** Working data **

——

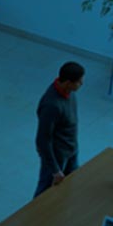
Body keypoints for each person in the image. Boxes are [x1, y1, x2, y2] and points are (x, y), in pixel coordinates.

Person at [34, 62, 85, 197]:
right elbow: (43, 139)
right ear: (68, 83)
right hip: (57, 157)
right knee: (44, 190)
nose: (82, 84)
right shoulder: (51, 105)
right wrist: (55, 169)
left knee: (69, 184)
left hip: (71, 150)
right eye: (79, 81)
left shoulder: (70, 93)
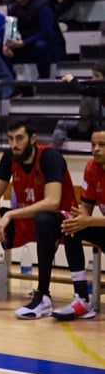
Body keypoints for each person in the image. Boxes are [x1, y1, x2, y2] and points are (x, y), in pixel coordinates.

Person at [0, 119, 84, 318]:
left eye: (19, 138)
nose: (14, 144)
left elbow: (52, 202)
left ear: (32, 139)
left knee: (43, 218)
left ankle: (43, 296)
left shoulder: (50, 157)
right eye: (11, 139)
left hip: (60, 223)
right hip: (27, 219)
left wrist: (10, 214)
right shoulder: (9, 157)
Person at [56, 128, 105, 320]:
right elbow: (86, 209)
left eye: (102, 145)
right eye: (93, 145)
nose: (96, 149)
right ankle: (82, 298)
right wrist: (78, 218)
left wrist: (88, 220)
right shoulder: (91, 168)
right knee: (72, 228)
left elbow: (90, 218)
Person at [3, 0, 65, 79]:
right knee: (2, 47)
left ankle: (44, 80)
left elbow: (46, 33)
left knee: (41, 45)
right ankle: (11, 83)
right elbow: (10, 31)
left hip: (51, 46)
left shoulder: (43, 6)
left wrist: (23, 43)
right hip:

——

** What the exercise asks **
Above are the records. Copy the lines beginning at the one that has "right shoulder: (9, 157)" and ending with the one that has "left elbow: (90, 218)", unchanged.

** Response area **
right shoulder: (9, 157)
Person at [56, 128, 105, 320]:
right elbow: (86, 209)
left eye: (102, 145)
right eye: (93, 145)
nose: (96, 149)
right ankle: (82, 298)
right wrist: (78, 218)
left wrist: (88, 220)
right shoulder: (91, 168)
right knee: (72, 228)
left elbow: (90, 218)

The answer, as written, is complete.